(PhysOrg.com) -- A recent study of centenarians (reported in PhysOrg on July 1st) that linked a number of gene variants to longevity has now been questioned by other scientists, who suggest a DNA chip known as 610-Quad, used in the analysis, has a tendency to produce false-positives. The flaw in the chip, along with other concerns, has cast doubts on some of the major findings of the study.
The paper, published in Science, identified 150 genetic variants that may protect the body against disease and increase the chances of reaching 100 years or more. Even some of its critics admit the research was well-designed in almost all respects, and the researchers say they conducted "extensive quality-control procedures and cleaning of the data," and stand by their results.
One of the major components of the work, carried out by researchers at the Boston University School of Medicine, was a genome-wide association study (GWAS), which uses DNA analysis (SNP) chips to analyze DNA from many subjects to identify variants more common in the group of interest, called cases (in this study people over 100) than in controls. The variants seen more often in the cases are then considered to be linked to the trait being studied. The researchers built a model based on their genetic analysis, and found it could predict extreme longevity with 77 percent accuracy.
A single nucleotide polymorphism (SNP) chip is a tool now widely used in genome analysis. The chips are not perfect and are all known to occasionally identify parts of DNA incorrectly, with each type of chip making different errors at different parts of the genome. If only one type of chip is used this can lead to false-positive results, and that is what some scientists, including geneticist David Goldstein of Duke University in Durham, North Carolina, suggest may have happened in the longevity gene study.
Goldstein said it is important to ensure cases and controls are analyzed in exactly the same way using exactly the same chip. If different chips are used for cases and controls the results found may be experimental artifacts rather than real differences. Goldstein added that using the same chip is standard practice for most GWAS research, and the "rigor that seems to be missing from this study is almost always found in others."
In the longevity gene study all the chips were made by the company Illumina, but they were not identical and some of the control and case samples were analyzed in different laboratories. According to the original paper most of the centenarians were analyzed using a 370 chip that looks at 370,000 genetic variations, while around 10 percent were analyzed using the 610-Quad chip that looks at 610,000 genetic variants. Some of the controls were analyzed with the 370 chip, others with the 610, and still others were analyzed using two other chips.
A geneticist from Iceland, Kari Stefansson, who founded deCode Genetics, also suggested a weakness in the research since the 610 chip has a "quirk" related to two of the strongest variants linked by the study to longevity: rs1455311 and rs1036819, in which it tends to always see the minor form (allele) of DNA but does not identify the major allele at those locations in the genome, even though it is usually present.
Stefánsson said when researchers are looking for unusual patterns in their cases, they could mistake these errors for a genetic link that does not really exist. From his knowledge of the 610-Quad quirks he also took the data from the paper and calculated an estimate of centenarians who would have been analyzed with that chip. His result of eight percent is close to the actual figure of 10 percent.

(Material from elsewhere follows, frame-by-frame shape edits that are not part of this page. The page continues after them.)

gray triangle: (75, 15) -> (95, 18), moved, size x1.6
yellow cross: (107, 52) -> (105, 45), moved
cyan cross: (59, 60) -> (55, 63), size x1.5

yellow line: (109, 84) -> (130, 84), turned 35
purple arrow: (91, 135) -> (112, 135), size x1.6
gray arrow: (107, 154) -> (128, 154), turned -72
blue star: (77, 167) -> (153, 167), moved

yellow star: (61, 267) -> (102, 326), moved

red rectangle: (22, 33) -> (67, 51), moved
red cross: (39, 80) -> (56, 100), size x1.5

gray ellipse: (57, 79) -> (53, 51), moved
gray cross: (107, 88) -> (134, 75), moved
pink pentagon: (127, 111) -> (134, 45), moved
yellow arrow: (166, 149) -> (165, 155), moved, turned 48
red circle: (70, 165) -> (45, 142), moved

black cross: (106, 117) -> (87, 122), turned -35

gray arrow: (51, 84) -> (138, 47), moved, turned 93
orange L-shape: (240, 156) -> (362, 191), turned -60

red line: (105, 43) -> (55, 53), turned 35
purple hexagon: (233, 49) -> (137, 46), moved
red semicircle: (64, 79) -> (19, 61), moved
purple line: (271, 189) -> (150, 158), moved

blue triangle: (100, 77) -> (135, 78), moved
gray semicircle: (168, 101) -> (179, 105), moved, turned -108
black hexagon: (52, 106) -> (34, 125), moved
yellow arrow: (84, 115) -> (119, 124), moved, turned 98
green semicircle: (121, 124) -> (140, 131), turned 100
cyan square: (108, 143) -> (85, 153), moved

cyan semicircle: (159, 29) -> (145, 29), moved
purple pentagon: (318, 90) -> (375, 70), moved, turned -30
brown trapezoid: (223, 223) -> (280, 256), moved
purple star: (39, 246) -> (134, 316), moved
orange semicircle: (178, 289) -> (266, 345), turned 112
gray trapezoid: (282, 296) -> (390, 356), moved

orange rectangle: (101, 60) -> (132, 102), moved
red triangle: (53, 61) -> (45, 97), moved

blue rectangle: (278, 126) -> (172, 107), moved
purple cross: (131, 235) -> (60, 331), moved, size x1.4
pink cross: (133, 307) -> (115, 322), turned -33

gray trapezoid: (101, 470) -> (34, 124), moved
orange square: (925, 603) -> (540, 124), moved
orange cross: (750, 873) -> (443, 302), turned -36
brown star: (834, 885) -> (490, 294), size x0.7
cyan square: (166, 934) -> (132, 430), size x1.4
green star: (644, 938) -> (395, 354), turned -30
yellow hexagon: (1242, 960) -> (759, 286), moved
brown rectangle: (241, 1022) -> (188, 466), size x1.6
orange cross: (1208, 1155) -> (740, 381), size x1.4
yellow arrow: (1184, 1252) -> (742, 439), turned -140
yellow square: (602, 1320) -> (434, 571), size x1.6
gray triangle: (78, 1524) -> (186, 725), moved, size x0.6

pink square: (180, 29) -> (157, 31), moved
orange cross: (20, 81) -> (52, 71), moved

Author of the original paper, biostatistician Paola Sebastiani of Boston University, said the reason was that the 370 chip went off the market during the study and using a different chip was "the best option for us in terms of costs and coverage." She also said the team found the same variants associated with longevity when a third laboratory repeated the analysis of control samples.
The flaw in the chip could be discounted if the analysis was re-run using the same DNA chip for controls and cases, but critics of the study say this should have been done before the paper was published in one of the top science journals. If the analysis were to be repeated it is possible the genetic associations found in the original paper will still hold, but until this is done they say the results found must remain in doubt.
After concerns were raised about the paper’s findings the authors issued a statement acknowledging there had been "a technical error in the laboratory test used on approximately 10% of the centenarian sample that involved the two of the 150 variants." They said their preliminary analysis suggests the error would not affect the overall accuracy of the model, but they are closely re-examining the analysis.